■ ABOUT THIS EXERCISE: Identify every line in the records below that contains the word "brown", and reproduce each one.

■ DATA FOR THIS TASK:
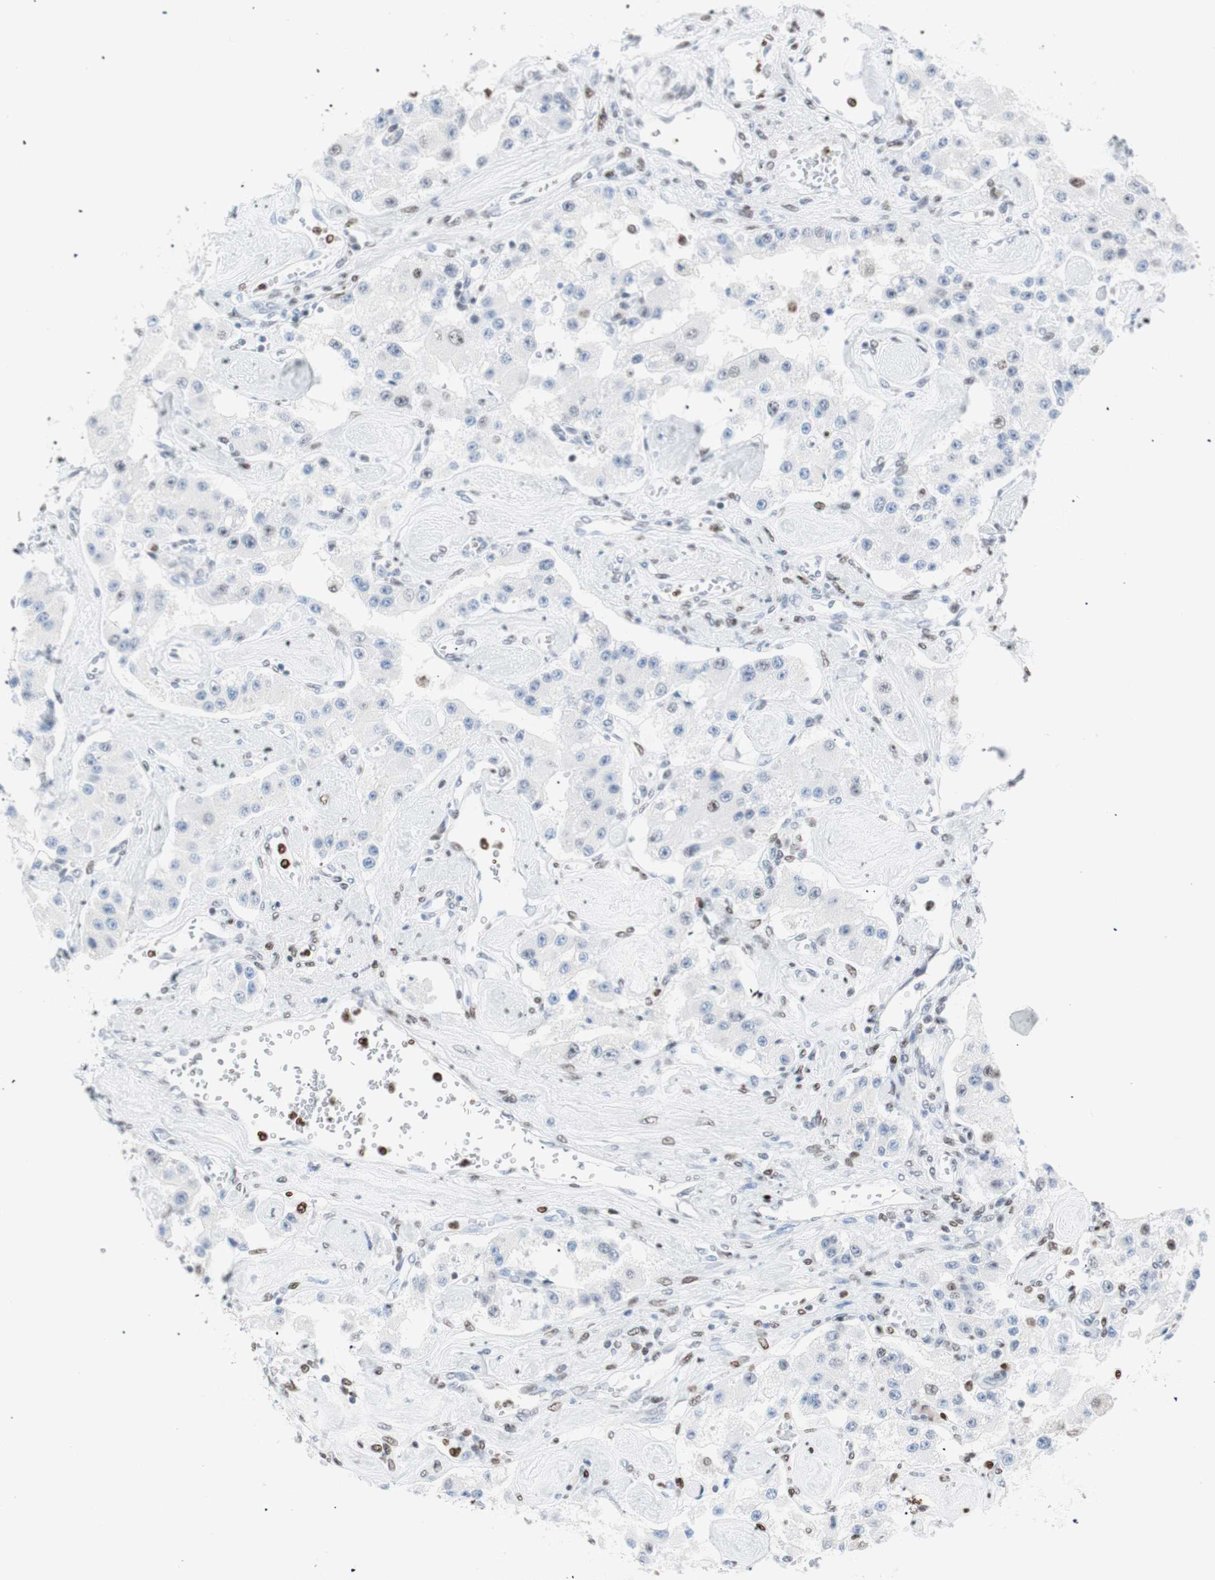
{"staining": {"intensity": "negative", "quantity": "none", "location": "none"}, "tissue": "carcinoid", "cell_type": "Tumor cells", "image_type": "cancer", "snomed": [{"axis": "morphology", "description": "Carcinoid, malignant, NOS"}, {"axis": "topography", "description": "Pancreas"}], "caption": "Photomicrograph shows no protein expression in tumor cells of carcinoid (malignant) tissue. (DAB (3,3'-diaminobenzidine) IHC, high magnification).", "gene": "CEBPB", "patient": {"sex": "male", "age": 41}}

...

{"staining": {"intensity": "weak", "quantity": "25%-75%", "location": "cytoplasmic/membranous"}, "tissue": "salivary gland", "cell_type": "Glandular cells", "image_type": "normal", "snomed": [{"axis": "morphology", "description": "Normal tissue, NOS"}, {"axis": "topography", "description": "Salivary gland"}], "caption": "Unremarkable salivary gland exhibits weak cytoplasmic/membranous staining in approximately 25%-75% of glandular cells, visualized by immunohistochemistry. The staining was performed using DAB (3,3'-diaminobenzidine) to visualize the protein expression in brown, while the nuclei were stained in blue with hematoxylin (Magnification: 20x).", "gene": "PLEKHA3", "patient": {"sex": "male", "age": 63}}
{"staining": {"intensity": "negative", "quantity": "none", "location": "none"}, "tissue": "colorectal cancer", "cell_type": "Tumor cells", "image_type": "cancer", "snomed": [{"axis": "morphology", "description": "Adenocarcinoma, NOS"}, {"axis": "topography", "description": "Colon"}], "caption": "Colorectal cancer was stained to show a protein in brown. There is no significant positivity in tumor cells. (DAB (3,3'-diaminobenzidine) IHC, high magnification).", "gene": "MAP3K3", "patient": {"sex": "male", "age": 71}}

■ TASK OUTPUT:
{"staining": {"intensity": "weak", "quantity": "25%-75%", "location": "cytoplasmic/membranous"}, "tissue": "salivary gland", "cell_type": "Glandular cells", "image_type": "normal", "snomed": [{"axis": "morphology", "description": "Normal tissue, NOS"}, {"axis": "topography", "description": "Salivary gland"}], "caption": "Unremarkable salivary gland exhibits weak cytoplasmic/membranous staining in approximately 25%-75% of glandular cells, visualized by immunohistochemistry. The staining was performed using DAB (3,3'-diaminobenzidine) to visualize the protein expression in brown, while the nuclei were stained in blue with hematoxylin (Magnification: 20x).", "gene": "PLEKHA3", "patient": {"sex": "male", "age": 63}}
{"staining": {"intensity": "negative", "quantity": "none", "location": "none"}, "tissue": "colorectal cancer", "cell_type": "Tumor cells", "image_type": "cancer", "snomed": [{"axis": "morphology", "description": "Adenocarcinoma, NOS"}, {"axis": "topography", "description": "Colon"}], "caption": "Colorectal cancer was stained to show a protein in brown. There is no significant positivity in tumor cells. (DAB (3,3'-diaminobenzidine) IHC, high magnification).", "gene": "MAP3K3", "patient": {"sex": "male", "age": 71}}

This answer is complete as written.